Bros.
'Bros.' was once frequently seen at the end of names of companies headed by brothers. Van Lieshout uses the abbreviation to indicate a breach in the relationship between two brothers and the premature end of a young life. Luuk is sixteen when he takes over his dead brother’s diary. He doesn’t feel easy about violating Marius’s privacy but it is the only way he can save the diary from the bonfire his mother is about to start of his brother’s stuff.
Since it would be out of the question for his mother to burn the thoughts of her living son, he starts filling the diary’s blank pages, even writing between his brother’s lines. In the resulting dialogue, Luuk discovers what it was that linked the two of them. Marius too knew the loneliness of being different. He too felt more attracted to boys than to girls. But because it’s difficult to be open about those kind of feelings, it is only now that Luuk realizes the link. This experience encourages him to stop hiding his own homosexuality.
“Moving and poignant…”
Luuk’s mourning for a brother who died too soon and his own coming out make Gebr. a moving story in which three stubborn individualists discover too late that feelings can be shared. The story is set during carnival, six months after Marius’s death.

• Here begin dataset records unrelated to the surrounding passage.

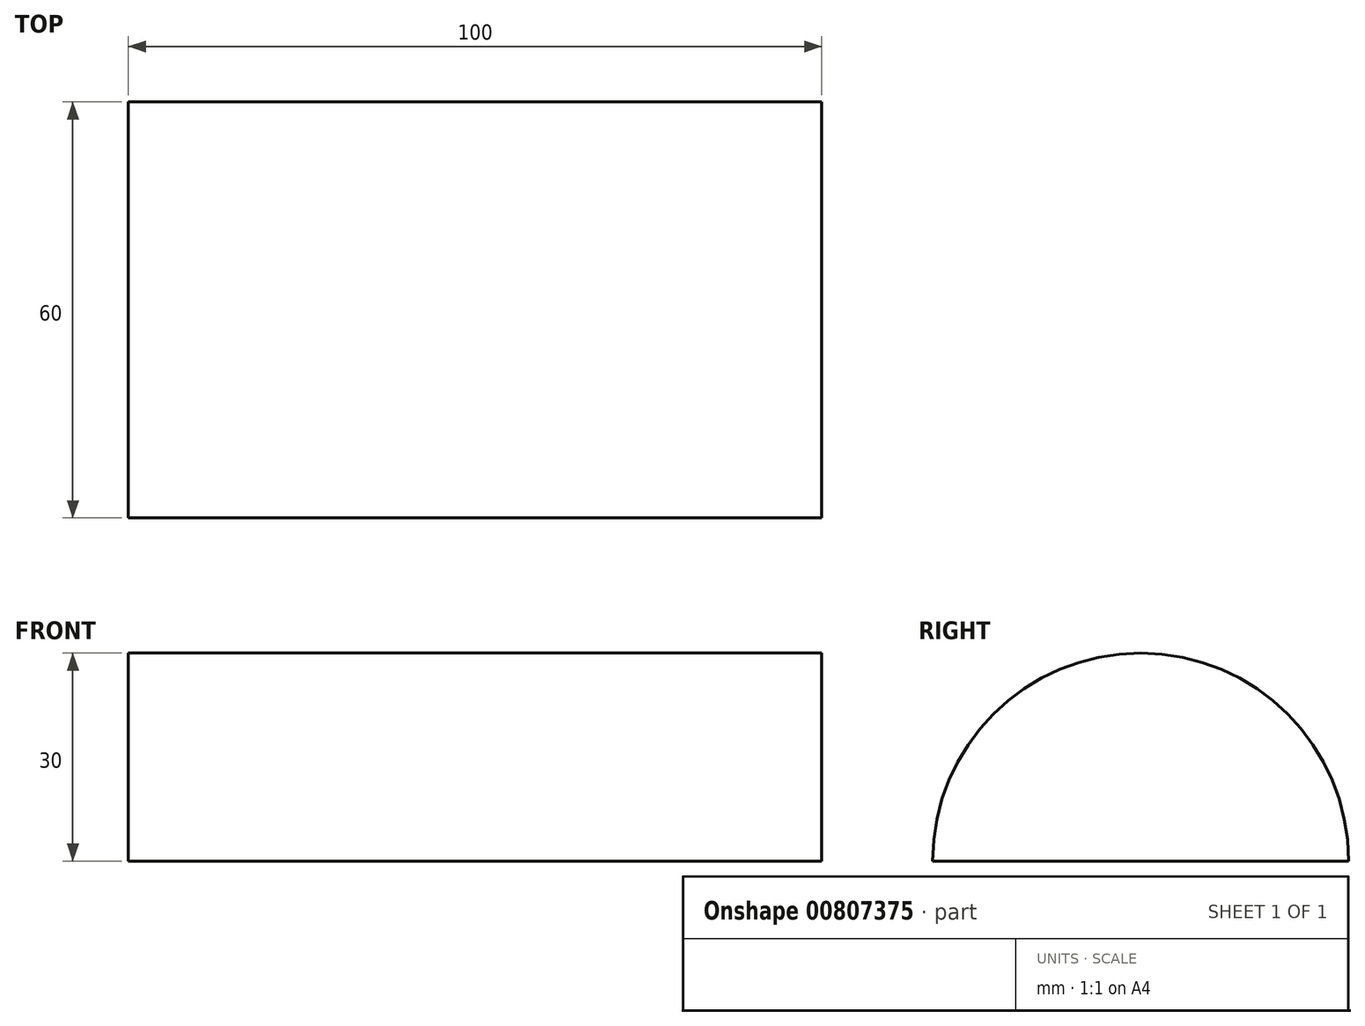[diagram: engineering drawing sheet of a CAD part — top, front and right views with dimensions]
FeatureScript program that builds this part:
annotation { "Feature Type Name" : "Feature", "Feature Type Description" : "" }
export const myFeature = defineFeature(function(context is Context, id is Id, definition is map)
    precondition{}
    {
        {
            var Q0;
            Q0=qCreatedBy(makeId("Front.planeOp"),FACE);
            var sketch = newSketch(context, id + "F0", { "sketchPlane" : qUnion([Q0])});
            skLineSegment(sketch, "E0.bottom", {"start": v(-51.95, 0) * mm, "end": v(48.05, 0) * mm});
            skLineSegment(sketch, "E0.top", {"start": v(-51.95, 30) * mm, "end": v(48.05, 30) * mm});
            skLineSegment(sketch, "E0.left", {"start": v(-51.95, 0) * mm, "end": v(-51.95, 30) * mm});
            skLineSegment(sketch, "E0.right", {"start": v(48.05, 0) * mm, "end": v(48.05, 30) * mm});
            skLineSegment(sketch, "E1", {"start": v(-51.95, 0) * mm, "end": v(-73.7, 0) * mm, "construction": true});
            skLineSegment(sketch, "E2", {"start": v(48.05, 0) * mm, "end": v(73.7, 0) * mm, "construction": true});
            skSolve(sketch);
        }
        {
            var Q0;
            Q0=makeQuery(id+"F0.imprint","IMPRINT",FACE,{"disambiguationData":[TD([[makeQuery(id+"F0.imprint","IMPRINT",EDGE,{"derivedFrom":sQuery(id+"F0.wireOp",EDGE,"E0.bottom")}),1.0]])]});
            var Q1;
            Q1=sQuery(id+"F0.wireOp",EDGE,"E0.bottom");
            revolve(context, id + "F1", {"surfaceOperationType" : NewSurfaceOperationType.NEW, "entities" : qUnion([Q0]), "axis" : qUnion([Q1]), "revolveType" : RevolveType.SYMMETRIC, "oppositeDirection" : true, "angle" : 180 * degree});
        }
    });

While his parents are trying to drown their sorrow, reading and writing in his brother’s diary takes Luuk back to the months before Marius’s death. Memories of Marius trembling and shaking, his gradual loss of his memory, the incompetent reactions of the doctors and the painful and inevitable farewell raise all kinds of questions. Can you be someone’s brother when that brother no longer exists? Is a mother’s sorrow worse than a brother’s? And can brothers be friends? ‘You can choose your friends, or they you, but brothers can’t leave each other.’
Although this story novel of adolescence is told in a sophisticated way, its real importance is its authentic setting and the encounter between the two brothers. The dialogue of two points of view across the border of death brings Luuk’s own doubts and insecurity to life. The expressive language and balanced composition make Gebr. a reading experience which will leave no one untouched.